Today the basement has all but been abandoned. In keeping with the rest of the house the cold is of the Franz Josef Land variety; but in Kilgallon's bedroom, currently in use as the workroom for a craftsman repairing Lissa- dell's windows, a peat fire burns which, with dust motes twirling in the shafts of sunlight, conjures up something on the outskirts of cosiness.

Abandoned but intact. This makes Lissadell unique. It's as if 50 years ago they walked out, locked the front door and have never come back since. And although this is not literally true, it is almost true, for with the death in 1944 of the 6th baronet, also Sir Josslyn Gore-Booth, the estate passed, by virtue of the incapacity of Sir Josslyn's heir Sir Michael, into the control of the Irish courts. Sir Michael lived until 1987. During its 40-year management of the estate for the family, the Irish government attracted widespread criticism for its handling and disposal of the woodlands on Lissadell. It also sold 2,600 out of the 3,000 acres for pounds 77,000 (or less than pounds 30 an acre) to the Irish Land Commission - a body then charged with redistributing land.

There's a photograph of Sir Angus Gore-Booth, father to the present baronet, as a boy in knee-socks smiling shyly at the camera. Beside him the indispensable Kilgallon - who was then in old age - stands to attention. Angus lived through the Irish court stewardship of Lissadell with his older sisters, Gabrielle and Aideen, in a tiny corner of the house. He died here, alone, aged 75, in January 1996.

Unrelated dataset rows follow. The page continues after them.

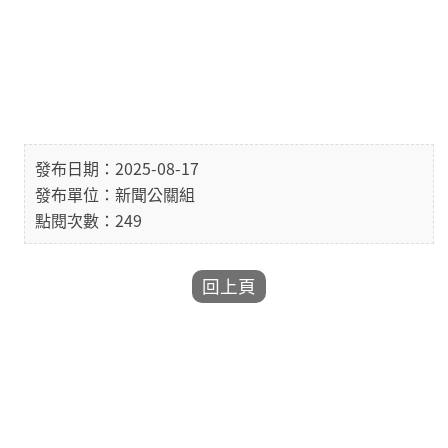
發布日期：2025-08-17
發布單位：新聞公關組
點閱次數：249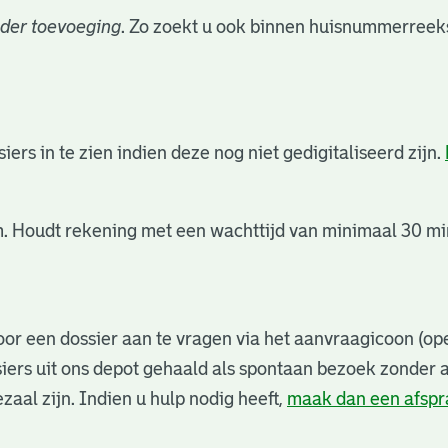
der toevoeging
. Zo zoekt u ook binnen huisnummerreeks
rs in te zien indien deze nog niet gedigitaliseerd zijn.
. Houdt rekening met een wachttijd van minimaal 30 min
or een dossier aan te vragen via het aanvraagicoon (ope
iers uit ons depot gehaald als spontaan bezoek zonder 
zaal zijn. Indien u hulp nodig heeft,
maak dan een afsp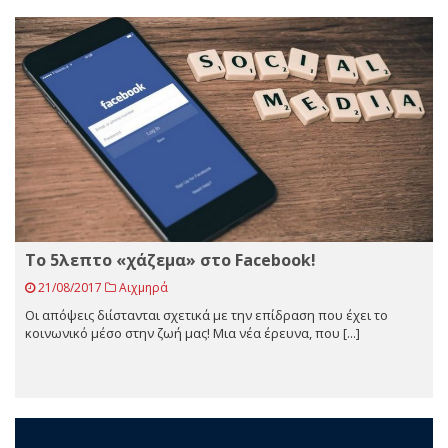
Το 5λεπτο «χάζεμα» στο Facebook!
21/08/2017
Αιχμηρά
Οι απόψεις διίστανται σχετικά με την επίδραση που έχει το
κοινωνικό μέσο στην ζωή μας! Μια νέα έρευνα, που [...]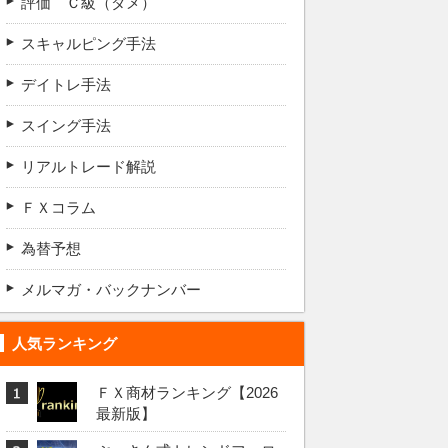
評価 Ｃ級（ダメ）
スキャルピング手法
デイトレ手法
スイング手法
リアルトレード解説
ＦＸコラム
為替予想
メルマガ・バックナンバー
人気ランキング
ＦＸ商材ランキング【2026
最新版】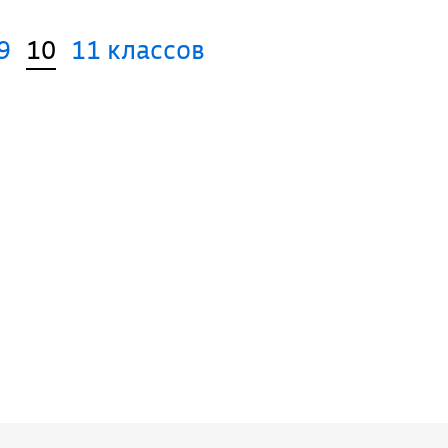
9
10
11 классов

We walk quietly out along the back avenue. It's impossible not to see this place as a metaphor for a breed on the lip of extinction. But how futile to condemn past generations. If you must, you can wander through the basement of Lissadell and rankle on behalf of the poor girls who raked ashes here. But is it not better to remember them in a quiet prayer? As it is to remember in this way too Sir Angus, whose only fault was to be a youngest son and so to endure with, to the end, nothing but bewildering memories?

Midwinter evening light lacquers Ben Bulben. There's a Christmas frosting along the foreshore. And here, perhaps, in this setting of almost too much history, in this place of many symbols, lies yet another symbol to grasp and with which to try and make sense of what we have seen. Sir Josslyn, the 9th baronet, has lived his life in England but he spends as much time as he can at Lissadell. He loves his Irish inheritance. Faced with the Herculean task of pulling Lissadell back from the brink he has, among other projects, rented his rights to the foreshore and to an old farmyard near it to a go-ahead bunch of Irish marine biologists. If they prosper - and last year their turnover was just short of pounds 1 million - then all the better for Lissadell. Their business? Clams. But to hatch them in Lissadell these entrepreneurs first need to make algae. Plankton. The most primal form of existence. Pre-everything. The condition from which mankind itself evolved. The seemingly inevitable may also be confounded down here in Lissadell by regeneration from the most primitive of all forms of life.

Lissadell House, Drumcliff, County Sligo is open to the public from 1 June to mid-September. Monday to Saturday 10.30am to 4.15pm closed on Sundays. Admission: adults pounds 2; children 50p.